>> start Text excerpt

Search code examples
oracle-databaseodbcdatabase-connectionrodbcsparklyr

use sparklyr with Oracle database connection


I would like to get some explanations concerning the way to combine following R packages:

-odbc : used to connect to existing Oracle data source

-sparklyr : used to compute this data on a standalone Spark cluster

Here is what I have done :

-on my client computer, I used dbConnect() function from ODBC R package to connect to an existing Oracle database. This Oracle database is hosted on a windows server.

I separately implemented a Spark standalone cluster with some computers located on the same local network but isolated from the windows server: by using this Spark cluster, I would like to use spark_connect() function of sparklyr package to connect my client computer ( which is connected to my Oracle data base ) to the Spark cluster. As a resume my objective consists to use the spark standalone cluster to execute parallel processing (e.g. ml_regression_trees) of data stored on my oracle data base.

Does someone know if there is a function on sparklyr to do all of this directly ? ( I mean: connection to Oracle database + big data processing with Spark )

Thank you very much for your help ( any advices are welcome!)


Solution

  • Knowing that you asked for an ODBC way, here is an JDBC solution (probably useful for other users and due to the fact, that ODBC is not mentioned in the question title.

    You need to have ojdbc7.jar somewhere (in this case in your working directory, but I recommend to store it central and provide the path here). Change the required values like spark_home etc. If you are running R on your client computer (and not on an edge node in the cluster), you might use Livy to connect to Spark.

    library(sparklyr)
    library(RJDBC)
    
    ##### Spark
    config <- spark_config()
    ### tell config location of oracle jar
    config[["sparklyr.jars.default"]] <- "ojdbc7.jar"
    ### example spark_home
    sc <- spark_connect(master = "yarn-client",
                        spark_home = "/usr/lib/spark",
                        version = "2.2.0",
                        config = config)
    
    datspark <- spark_read_jdbc(sc, "table", options = list(
      url = "jdbc:oracle:thin:@//<ip>:1521/<schema>",
      driver = "oracle.jdbc.OracleDriver",
      user = "user",
      password = "password",
      dbtable = "table"),
      memory = FALSE # don't cache the whole (big) table
      )
    
    ### your R code here
    
    spark_disconnect(sc)

>> end Text excerpt

(Given request A): In the forum thread on using sparklyr with an Oracle database, what does the solution suggest using to connect to Spark when R runs on the client computer instead of an edge node in the cluster?

>> start Input rows

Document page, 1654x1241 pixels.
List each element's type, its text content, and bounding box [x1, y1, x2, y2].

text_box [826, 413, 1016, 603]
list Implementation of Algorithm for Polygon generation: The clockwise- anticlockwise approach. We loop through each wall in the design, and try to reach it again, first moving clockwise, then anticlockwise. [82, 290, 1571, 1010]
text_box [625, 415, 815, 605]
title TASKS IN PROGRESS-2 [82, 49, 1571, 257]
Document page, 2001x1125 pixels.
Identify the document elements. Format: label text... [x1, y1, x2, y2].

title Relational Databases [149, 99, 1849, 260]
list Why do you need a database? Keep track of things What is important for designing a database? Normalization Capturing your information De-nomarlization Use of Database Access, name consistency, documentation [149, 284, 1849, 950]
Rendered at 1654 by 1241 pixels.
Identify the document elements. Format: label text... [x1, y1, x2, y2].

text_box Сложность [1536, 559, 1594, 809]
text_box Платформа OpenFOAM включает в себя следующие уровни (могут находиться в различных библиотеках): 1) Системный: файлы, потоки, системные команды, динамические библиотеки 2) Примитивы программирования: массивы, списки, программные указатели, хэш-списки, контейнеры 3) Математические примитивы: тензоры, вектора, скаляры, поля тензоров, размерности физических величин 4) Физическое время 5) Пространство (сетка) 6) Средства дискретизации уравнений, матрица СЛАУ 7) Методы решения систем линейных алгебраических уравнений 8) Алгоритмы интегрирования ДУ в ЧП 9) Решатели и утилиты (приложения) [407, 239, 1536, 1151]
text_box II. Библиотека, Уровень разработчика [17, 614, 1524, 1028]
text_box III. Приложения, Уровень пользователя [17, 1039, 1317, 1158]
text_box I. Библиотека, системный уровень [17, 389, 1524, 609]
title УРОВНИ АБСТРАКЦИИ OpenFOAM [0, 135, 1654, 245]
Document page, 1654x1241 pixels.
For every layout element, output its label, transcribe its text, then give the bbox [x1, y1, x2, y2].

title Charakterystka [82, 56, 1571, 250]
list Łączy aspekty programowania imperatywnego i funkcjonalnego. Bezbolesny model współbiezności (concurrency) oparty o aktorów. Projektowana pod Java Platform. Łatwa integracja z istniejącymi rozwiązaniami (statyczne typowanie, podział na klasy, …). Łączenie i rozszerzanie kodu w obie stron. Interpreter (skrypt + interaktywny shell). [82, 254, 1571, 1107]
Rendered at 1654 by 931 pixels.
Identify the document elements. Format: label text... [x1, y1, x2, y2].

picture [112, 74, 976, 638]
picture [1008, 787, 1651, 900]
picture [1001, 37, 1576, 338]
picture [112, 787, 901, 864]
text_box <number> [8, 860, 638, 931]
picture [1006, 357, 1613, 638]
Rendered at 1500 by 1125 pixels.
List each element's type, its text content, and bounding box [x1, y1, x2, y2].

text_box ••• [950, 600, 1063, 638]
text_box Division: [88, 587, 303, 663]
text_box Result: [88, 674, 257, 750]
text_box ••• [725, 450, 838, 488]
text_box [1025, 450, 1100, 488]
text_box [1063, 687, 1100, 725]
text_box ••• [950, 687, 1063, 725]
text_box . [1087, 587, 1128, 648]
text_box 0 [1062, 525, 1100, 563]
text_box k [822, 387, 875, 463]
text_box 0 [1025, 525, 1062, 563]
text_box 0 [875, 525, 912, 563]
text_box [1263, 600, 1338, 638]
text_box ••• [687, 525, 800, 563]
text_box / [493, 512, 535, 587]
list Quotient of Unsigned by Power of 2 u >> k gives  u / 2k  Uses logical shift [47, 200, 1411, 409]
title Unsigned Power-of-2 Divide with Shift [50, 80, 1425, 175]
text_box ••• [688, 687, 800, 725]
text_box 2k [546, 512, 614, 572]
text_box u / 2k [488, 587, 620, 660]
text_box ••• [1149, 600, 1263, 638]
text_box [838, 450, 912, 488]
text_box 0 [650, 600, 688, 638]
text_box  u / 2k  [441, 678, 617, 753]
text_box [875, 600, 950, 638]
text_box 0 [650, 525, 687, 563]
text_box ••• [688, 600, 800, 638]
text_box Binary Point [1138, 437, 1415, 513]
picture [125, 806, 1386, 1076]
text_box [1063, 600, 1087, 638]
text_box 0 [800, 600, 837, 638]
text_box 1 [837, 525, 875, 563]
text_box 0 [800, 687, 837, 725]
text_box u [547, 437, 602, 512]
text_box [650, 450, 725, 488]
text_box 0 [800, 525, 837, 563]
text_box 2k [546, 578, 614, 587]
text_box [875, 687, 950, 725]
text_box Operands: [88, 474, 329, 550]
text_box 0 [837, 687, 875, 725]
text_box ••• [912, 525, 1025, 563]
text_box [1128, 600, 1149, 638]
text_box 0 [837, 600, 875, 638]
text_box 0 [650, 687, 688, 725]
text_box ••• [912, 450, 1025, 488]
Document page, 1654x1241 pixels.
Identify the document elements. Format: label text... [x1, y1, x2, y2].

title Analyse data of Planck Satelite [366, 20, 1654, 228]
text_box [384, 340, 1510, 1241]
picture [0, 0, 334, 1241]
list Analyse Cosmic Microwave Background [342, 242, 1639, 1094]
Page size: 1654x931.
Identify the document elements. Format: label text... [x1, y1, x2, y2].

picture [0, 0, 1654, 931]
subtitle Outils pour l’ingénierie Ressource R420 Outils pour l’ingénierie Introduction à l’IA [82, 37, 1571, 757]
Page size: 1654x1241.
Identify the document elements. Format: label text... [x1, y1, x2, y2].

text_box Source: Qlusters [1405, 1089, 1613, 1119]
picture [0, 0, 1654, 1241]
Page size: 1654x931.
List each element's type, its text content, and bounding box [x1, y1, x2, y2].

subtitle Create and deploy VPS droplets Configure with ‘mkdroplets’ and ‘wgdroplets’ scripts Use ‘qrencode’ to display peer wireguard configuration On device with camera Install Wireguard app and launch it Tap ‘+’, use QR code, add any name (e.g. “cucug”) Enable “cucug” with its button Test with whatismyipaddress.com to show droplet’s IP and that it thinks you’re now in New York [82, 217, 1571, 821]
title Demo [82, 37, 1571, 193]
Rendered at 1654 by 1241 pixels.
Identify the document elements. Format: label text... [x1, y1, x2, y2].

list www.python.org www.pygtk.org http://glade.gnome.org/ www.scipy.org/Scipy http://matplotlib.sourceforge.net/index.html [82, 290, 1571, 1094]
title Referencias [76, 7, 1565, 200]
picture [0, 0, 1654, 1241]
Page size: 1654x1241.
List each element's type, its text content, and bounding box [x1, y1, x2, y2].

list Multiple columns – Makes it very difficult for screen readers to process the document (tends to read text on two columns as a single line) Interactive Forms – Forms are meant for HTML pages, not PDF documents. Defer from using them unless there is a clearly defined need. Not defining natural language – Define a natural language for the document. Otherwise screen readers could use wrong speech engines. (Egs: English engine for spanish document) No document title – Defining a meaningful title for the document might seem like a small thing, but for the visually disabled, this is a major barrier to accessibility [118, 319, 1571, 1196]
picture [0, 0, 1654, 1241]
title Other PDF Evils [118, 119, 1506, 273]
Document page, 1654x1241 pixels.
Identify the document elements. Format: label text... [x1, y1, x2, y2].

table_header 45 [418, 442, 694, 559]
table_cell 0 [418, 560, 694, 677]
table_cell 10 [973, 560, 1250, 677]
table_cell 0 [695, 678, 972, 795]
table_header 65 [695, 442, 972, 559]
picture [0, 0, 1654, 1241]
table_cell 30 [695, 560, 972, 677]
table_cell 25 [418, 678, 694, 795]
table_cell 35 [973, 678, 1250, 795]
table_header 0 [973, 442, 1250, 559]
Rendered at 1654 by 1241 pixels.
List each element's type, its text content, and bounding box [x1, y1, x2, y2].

>> end Input rows

(Given request B): Render the records as a numbered list, from their first line through the line containing "list Implementation of", with both ends included and blank lines left out.

(Exercise solution A): Livy.

(Exercise solution B):
1. Document page, 1654x1241 pixels.
2. List each element's type, its text content, and bounding box [x1, y1, x2, y2].
3. text_box [826, 413, 1016, 603]
4. list Implementation of Algorithm for Polygon generation: The clockwise- anticlockwise approach. We loop through each wall in the design, and try to reach it again, first moving clockwise, then anticlockwise. [82, 290, 1571, 1010]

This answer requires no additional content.